Yale University, New Haven CT

Investigators

Linked publications & trials

Abstract

The Pilot Core (Core B) will develop and conduct innovative research projects examining the ways in which online and offline social networks affect and are affected by health, health behavior, and well-being. These new pilot projects are all related to our primary overall themes of novel methods for survey research and data collection and of mechanisms of behavior change. Possible measures of well-being reflect several constructs, improvement in any one of which might be said to enhance human well-being: health, health behavior, subjective affective states or traits (e.g., happiness, life satisfaction), quality of life, and social connectedness and engagement.

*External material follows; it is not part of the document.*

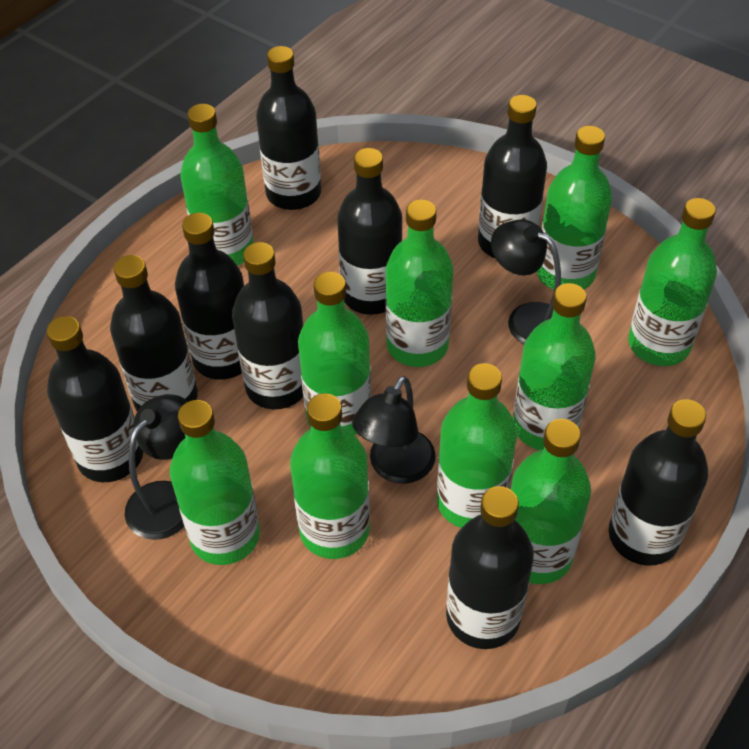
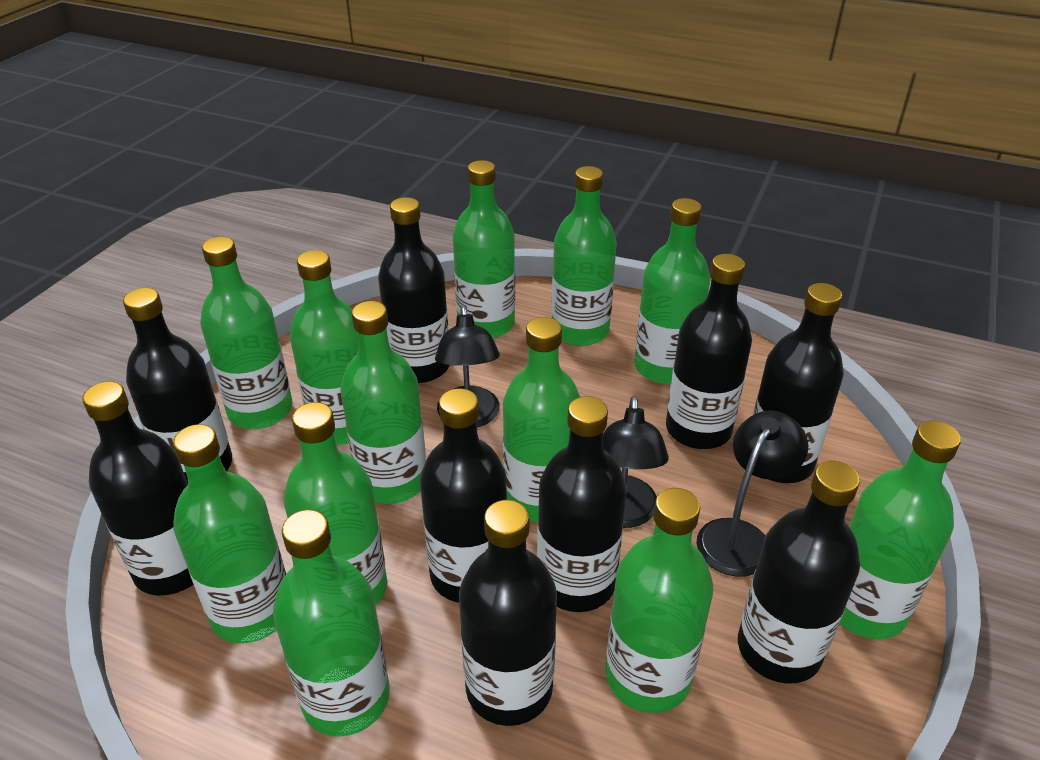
green bottle: [170,400,260,565] [181,104,254,266] [290,393,370,559] [298,272,371,435] [385,199,454,367] [437,363,517,528] [511,419,591,584] [513,283,596,450] [537,126,612,290] [628,198,717,366] = 10 -> [173,424,286,643] [200,237,293,429] [273,510,390,737] [284,402,387,606] [290,250,358,445] [340,301,426,504] [453,160,515,338] [503,317,580,522] [552,166,617,346] [605,488,713,713] [634,198,710,384] [840,420,961,639] = 12

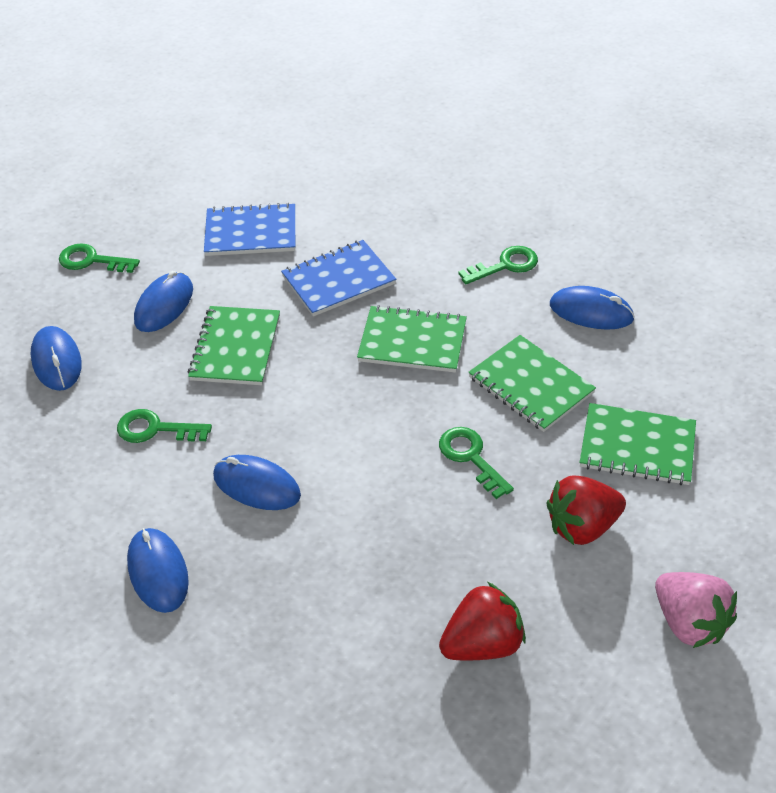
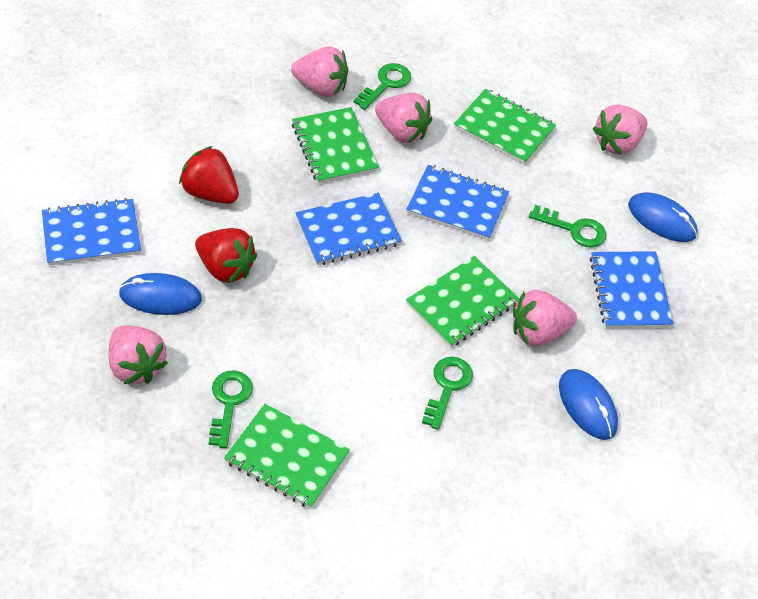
blue mouse: [30,326,82,391] [127,528,189,613] [134,271,193,332] [213,455,301,510] [550,286,635,330] = 5 -> [119,273,202,315] [559,369,618,440] [628,192,698,242] = 3
blue notebook: [204,203,295,256] [281,240,396,316] = 2 -> [42,198,141,266] [295,193,402,265] [406,165,509,240] [590,251,673,328] = 4
pink strawberry: [655,572,737,648] = 1 -> [108,325,168,384] [291,47,348,97] [375,93,432,143] [512,290,577,346] [593,105,648,155] = 5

To accomplish this, we propose the following specific aims: (1) to support pilot projects that translate discoveries about network structure and function into a better understanding of the ways in which they might be exploited to enhance well-being; (2) to support pilot projects that demonstrate how social network insights might affect how interventions are delivered so as to improve the well-being of older people (by providing a more comprehensive understanding of social influences on health behaviors); and (3) to support pilot projects that use novel methods for survey research or data collection, including new software tools and the application of data science (e.g., by exploiting so-called big data). This type of translational research offers the promise of understanding and exploiting social network structure and function to deliver better and more effective health interventions and of shedding new light on many important problems, including obesity and epidemics of bad health behaviors; nosocomial infections in nursing homes; diffusion of innovations among networks of physicians; health disparities; cost-effectiveness assessments of clinical and policy interventions; and the efficacy of community-based interventions. (For overall goals of the Roybal Center, see the Project Summary in the Overall section of this application).